## TASK INSTRUCTIONS
Please identify each line in the items below that contains the string "strong". Copy every such line.

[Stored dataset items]
-*-*-
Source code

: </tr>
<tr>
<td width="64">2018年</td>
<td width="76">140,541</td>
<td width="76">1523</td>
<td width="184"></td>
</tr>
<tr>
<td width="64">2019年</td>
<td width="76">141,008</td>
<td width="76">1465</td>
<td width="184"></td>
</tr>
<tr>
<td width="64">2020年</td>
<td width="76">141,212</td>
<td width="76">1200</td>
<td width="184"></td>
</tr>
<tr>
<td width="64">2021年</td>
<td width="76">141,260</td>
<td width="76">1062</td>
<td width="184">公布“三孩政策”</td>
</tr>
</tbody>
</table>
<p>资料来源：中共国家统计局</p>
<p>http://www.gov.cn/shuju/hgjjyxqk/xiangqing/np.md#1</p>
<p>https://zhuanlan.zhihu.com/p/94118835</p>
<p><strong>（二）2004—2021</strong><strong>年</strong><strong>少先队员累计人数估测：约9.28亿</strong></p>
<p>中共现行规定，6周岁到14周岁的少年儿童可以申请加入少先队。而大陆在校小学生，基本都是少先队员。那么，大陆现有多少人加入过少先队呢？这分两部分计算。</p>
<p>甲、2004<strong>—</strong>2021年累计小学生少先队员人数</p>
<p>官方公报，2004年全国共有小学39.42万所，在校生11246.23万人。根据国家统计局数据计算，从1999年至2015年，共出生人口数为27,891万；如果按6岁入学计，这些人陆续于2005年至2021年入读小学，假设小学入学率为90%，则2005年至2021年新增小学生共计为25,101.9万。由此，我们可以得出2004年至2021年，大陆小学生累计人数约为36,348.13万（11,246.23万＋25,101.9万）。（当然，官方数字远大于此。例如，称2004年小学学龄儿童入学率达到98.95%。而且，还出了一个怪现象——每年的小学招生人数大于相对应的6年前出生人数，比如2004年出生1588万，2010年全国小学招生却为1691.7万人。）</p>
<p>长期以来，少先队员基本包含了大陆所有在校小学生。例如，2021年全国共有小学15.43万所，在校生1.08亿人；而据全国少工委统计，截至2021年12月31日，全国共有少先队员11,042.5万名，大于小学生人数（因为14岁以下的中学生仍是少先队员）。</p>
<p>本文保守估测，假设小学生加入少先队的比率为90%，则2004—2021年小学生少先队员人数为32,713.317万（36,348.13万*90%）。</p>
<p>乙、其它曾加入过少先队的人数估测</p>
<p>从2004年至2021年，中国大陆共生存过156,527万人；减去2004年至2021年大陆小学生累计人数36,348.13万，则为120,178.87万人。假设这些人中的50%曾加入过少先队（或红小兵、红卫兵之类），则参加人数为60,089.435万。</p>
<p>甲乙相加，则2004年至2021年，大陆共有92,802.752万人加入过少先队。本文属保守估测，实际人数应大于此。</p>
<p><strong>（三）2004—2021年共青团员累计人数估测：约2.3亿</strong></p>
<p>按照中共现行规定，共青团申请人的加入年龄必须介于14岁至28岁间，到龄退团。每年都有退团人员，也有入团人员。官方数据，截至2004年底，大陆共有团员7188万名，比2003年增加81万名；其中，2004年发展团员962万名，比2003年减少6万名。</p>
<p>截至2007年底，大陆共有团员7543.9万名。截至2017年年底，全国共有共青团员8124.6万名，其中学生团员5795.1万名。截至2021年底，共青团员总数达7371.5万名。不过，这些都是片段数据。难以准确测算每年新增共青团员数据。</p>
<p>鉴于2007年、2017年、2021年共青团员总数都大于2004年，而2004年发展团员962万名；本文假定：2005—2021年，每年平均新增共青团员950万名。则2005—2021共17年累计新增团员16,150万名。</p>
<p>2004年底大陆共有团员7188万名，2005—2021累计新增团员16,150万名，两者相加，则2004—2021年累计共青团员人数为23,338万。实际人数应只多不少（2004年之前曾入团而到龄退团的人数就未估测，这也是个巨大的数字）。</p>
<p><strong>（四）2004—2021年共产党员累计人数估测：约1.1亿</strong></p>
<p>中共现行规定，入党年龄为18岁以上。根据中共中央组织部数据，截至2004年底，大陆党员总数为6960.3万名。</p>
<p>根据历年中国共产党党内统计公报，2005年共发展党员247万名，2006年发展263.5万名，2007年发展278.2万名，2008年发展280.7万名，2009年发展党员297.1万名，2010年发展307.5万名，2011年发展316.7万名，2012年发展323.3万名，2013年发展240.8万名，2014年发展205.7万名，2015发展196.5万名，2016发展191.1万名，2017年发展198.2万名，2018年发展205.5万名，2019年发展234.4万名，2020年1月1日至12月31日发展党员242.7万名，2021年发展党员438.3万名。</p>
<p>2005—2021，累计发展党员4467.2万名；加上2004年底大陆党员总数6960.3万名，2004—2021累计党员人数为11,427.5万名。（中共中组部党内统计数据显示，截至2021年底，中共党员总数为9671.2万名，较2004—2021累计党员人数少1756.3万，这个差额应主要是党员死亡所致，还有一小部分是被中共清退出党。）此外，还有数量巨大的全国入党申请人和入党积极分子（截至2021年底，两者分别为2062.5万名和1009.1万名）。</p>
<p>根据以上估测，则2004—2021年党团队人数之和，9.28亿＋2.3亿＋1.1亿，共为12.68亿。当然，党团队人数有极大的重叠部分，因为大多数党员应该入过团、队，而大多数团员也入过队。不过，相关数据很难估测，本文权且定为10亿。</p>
-*-*-
## WRITTEN ANSWER
<p><strong>（二）2004—2021</strong><strong>年</strong><strong>少先队员累计人数估测：约9.28亿</strong></p>
<p>甲、2004<strong>—</strong>2021年累计小学生少先队员人数</p>
<p><strong>（三）2004—2021年共青团员累计人数估测：约2.3亿</strong></p>
<p><strong>（四）2004—2021年共产党员累计人数估测：约1.1亿</strong></p>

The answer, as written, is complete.